The result is a familiar pattern. The contract is silent or vague on key issues such as staffing levels, support services, termination triggers, governance input, growth commitments, or post-transaction economics. When problems arise (and they always do), the hospital’s response is not, “Yes, you are right! We promised,” but rather, “Show me where it says that.”
And of course, it doesn’t.
At that point, physicians often feel blindsided, betrayed, or “burned.” But the reality is harsher: they relied on trust statements where only enforceable obligations could protect them. The hospital didn’t breach the contract. It simply exercised it.
None of this is an argument against trust, cooperation, or long-term relationships. It is an argument against confusing personal trust with institutional incentives, and against mistaking reassuring language for legal commitment.
Hospitals qua entities do not act; people within incentive structures act. Those incentives change over time, often quickly, and often in ways that have nothing to do with the individuals who made the original promises.
If something matters to your medical group, whether economically, operationally, or professionally, it must be addressed in the contract. If it’s not there, you should assume it will not happen, regardless of how many times you are told that it will.
“Trust us” is not a covenant.
“Trust us” is not consideration.
And “trust us” is certainly not a remedy.
Physicians are trained to verify. When it comes to hospital relationships, that verification must take the form of clear, specific, enforceable contract terms. Anything else is hope masquerading as strategy.
And hope, as many physician groups have learned the hard way, is a very expensive substitute for a contract.
Some Timely Takeaways For You
- If it matters, put it in the contract. If you care about it, and it’s not in writing, assume it will not survive the first budget cycle, leadership change, or strategic pivot.
- Reassurance is not a substitute for specificity. Statements like “we’ve never done that,” “we wouldn’t do that,” or “you know us better than that” are not protections. They are conversational tools designed to avoid putting obligations on paper.
- Do not confuse trust with alignment of incentives. Hospitals act through incentive structures, not sentiment. People change. Priorities change. Financial pressure changes everything. Contracts are how incentives are managed when alignment disappears, which it eventually will.
- If asking for clarity is framed as distrust, pay attention. When a hospital characterizes reasonable contractual protections as unnecessary or “adversarial,” that should tell you something important about how disputes will be handled later, when the stakes are higher and the relationship is strained.

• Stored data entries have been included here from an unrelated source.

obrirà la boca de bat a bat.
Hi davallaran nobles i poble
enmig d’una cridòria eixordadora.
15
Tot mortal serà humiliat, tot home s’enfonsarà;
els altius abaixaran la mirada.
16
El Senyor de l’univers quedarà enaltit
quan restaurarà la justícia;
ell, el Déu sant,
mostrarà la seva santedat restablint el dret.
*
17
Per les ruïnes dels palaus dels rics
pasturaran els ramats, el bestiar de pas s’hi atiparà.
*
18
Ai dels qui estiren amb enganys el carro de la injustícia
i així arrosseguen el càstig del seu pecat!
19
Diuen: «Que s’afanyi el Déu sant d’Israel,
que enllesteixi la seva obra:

- Assume leverage shifts the day the deal closes. Before signing, you have leverage. After signing, you mostly don’t. Plan accordingly. Problems that can’t be fixed contractually up front are rarely fixed later through goodwill.

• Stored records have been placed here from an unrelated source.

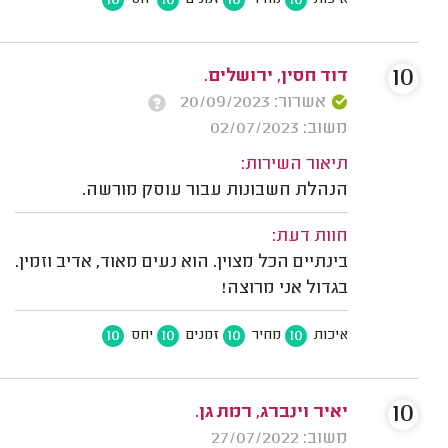
10
דוד חסין, ירושלים.
אשרור: 20/09/2023
משוב: 02/07/2023
תיאור השירות:
הנהלת חשבונות עבור עוסק מורשה.
חוות דעת:
בינתיים הכל מצוין. הוא נעים מאוד, אדיב וזמין.
בגדול אני מרוצה!
10
10
10
10
איכות
מחיר
זמנים
יחס
10
יאיר וינברג, רמת גן.
משוב: 27/07/2022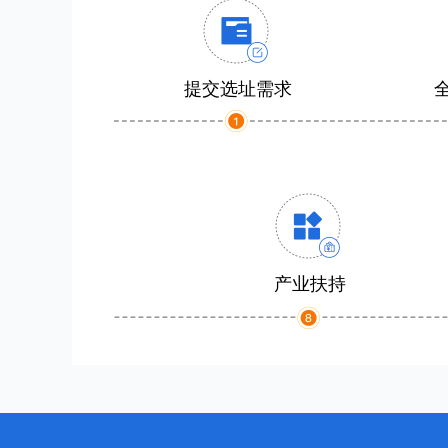
提交选址需求
产业扶持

- Hope is not a risk mitigation strategy. Many physician groups that feel “burned” were not misled; they were simply optimistic where discipline was required. Optimism belongs in clinical innovation. Contracts require pessimism.
As former President Ronald Reagan said, “trust but verify.” In hospital–physician arrangements, verification does not come from conversations, shared mission statements, or assurances of partnership. It comes from enforceable contract language.
Anything else is just a promise, and promises are remarkably easy to keep until they aren’t.